Let's consider the voters dataset.

from simsity.datasets import fetch_voters

df = fetch_voters()
name suburb postcode
khimerc thomas charlotte 2826g
lucille richardst kannapolis 28o81
reb3cca bauerboand raleigh 27615
maleda mccloud goldsboro 2753o
belida stovall morrisvill 27560

This dataset contains information about "voters" and the concern is that some of these rows may represent the same person. The persons name might occur in different spellings and the postcodes may contain typos, but they could still refer to the same person. In other words; there may be duplicates in this dataframe that we cannot remove with .drop_duplicates(). So how might we go about finding these?

Similarity Service!

Let's build a similarity service, but now we'll use encoders from the dirty_cat package. These encoders are designed to handle dirty categorical data, which would be perfect for our use-case here.

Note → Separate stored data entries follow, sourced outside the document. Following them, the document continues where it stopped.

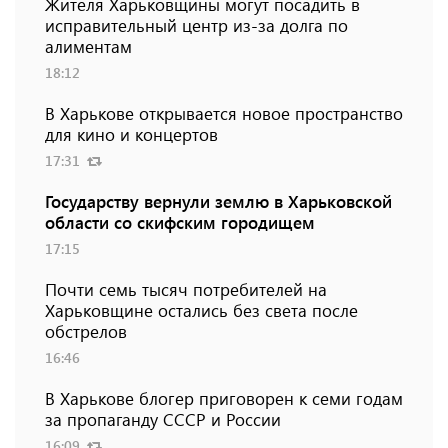
Жителя Харьковщины могут посадить в
исправительный центр из-за долга по
алиментам
18:12
В Харькове открывается новое пространство
для кино и концертов
17:31
Государству вернули землю в Харьковской
области со скифским городищем
17:15
Почти семь тысяч потребителей на
Харьковщине остались без света после
обстрелов
16:46
В Харькове блогер приговорен к семи годам
за пропаганду СССР и России
16:09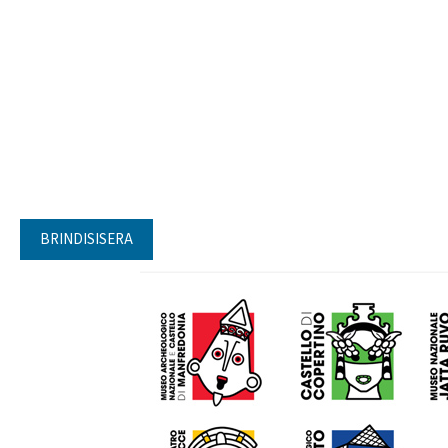
BRINDISISERA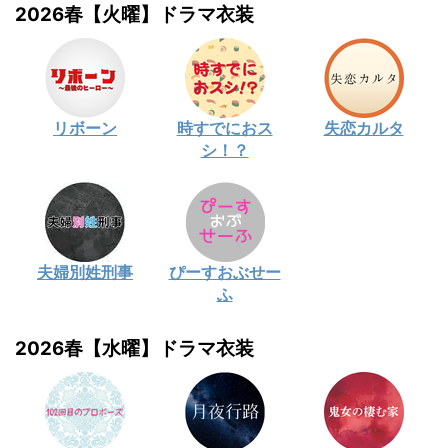
2026春【火曜】ドラマ衣装
リボーン
時すでにおス
失恋カルタ
シ！？
夫婦別姓刑事
ぴーすおぶせー
ふ
2026春【水曜】ドラマ衣装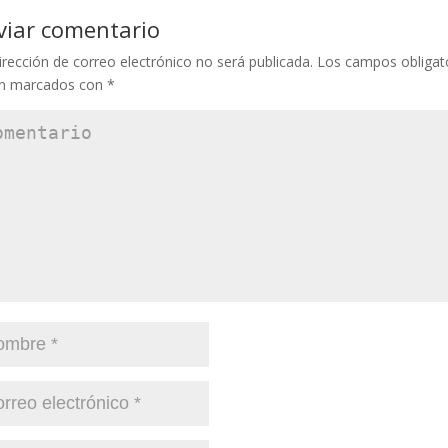
viar comentario
irección de correo electrónico no será publicada.
Los campos obligat
án marcados con
*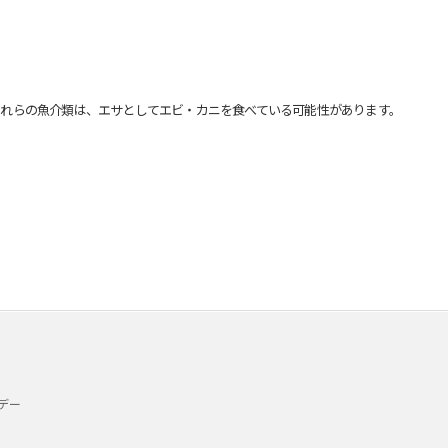
れらの魚介類は、エサとしてエビ・カニを食べている可能性があります。
デー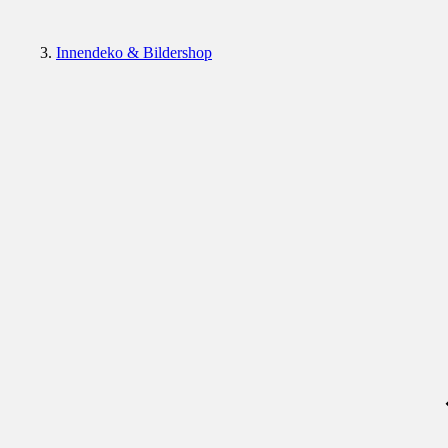
Innendeko & Bildershop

from simsity.service import Service
from simsity.indexer import AnnoyIndexer
from dirty_cat import GapEncoder

# Set up
indexer = AnnoyIndexer(n_trees=50)
encoder = GapEncoder().fit(df)
service = Service(indexer=indexer, encoder=encoder)

# Index
service.index(df)

Query

If we now want to construct a query, we will need to send a pandas row. The encoder assumes pandas, so we need to make sure our query is compatible.

# Query as a dictionary
dict_in = dict(name="khimerc thmas", suburb="chariotte", postcode="28273")
# Single row from dataframe
q_in = pd.DataFrame([dict_in]).iloc[0]

idx, dists = service.query(q_in, n_neighbors=10)
df.iloc[idx].assign(dist=dists)

This is the dataframe that we get out.

name suburb postcode dist
chimerc thmas chaflotte 28269 3.14833
chimerc thomas charlotte 28269 3.95177
khimerc thomas charlotte 2826g 3.98925
angelique deas charlotte 28278 4.76251
barbara dambrosio charlotte 28277 5.46748
kendel beachum charlotte 28226 5.6414
mariq simpsony charlotte 28269 6.76645
herber oxendine charlotte 28247 8.22691
steven twamley chapel hill 27514 8.97374
herbert oxendin chsrlotte 28277 9.53476

It certainly seems like we have some duplicates in here! So we may be able to use retreival/embedding tricks for that use-case.

It deserves mentioning, once again, that the quality of our retreival depends a lot on our choice of index and encoding. But experimenting with this is exactly what this library makes easy.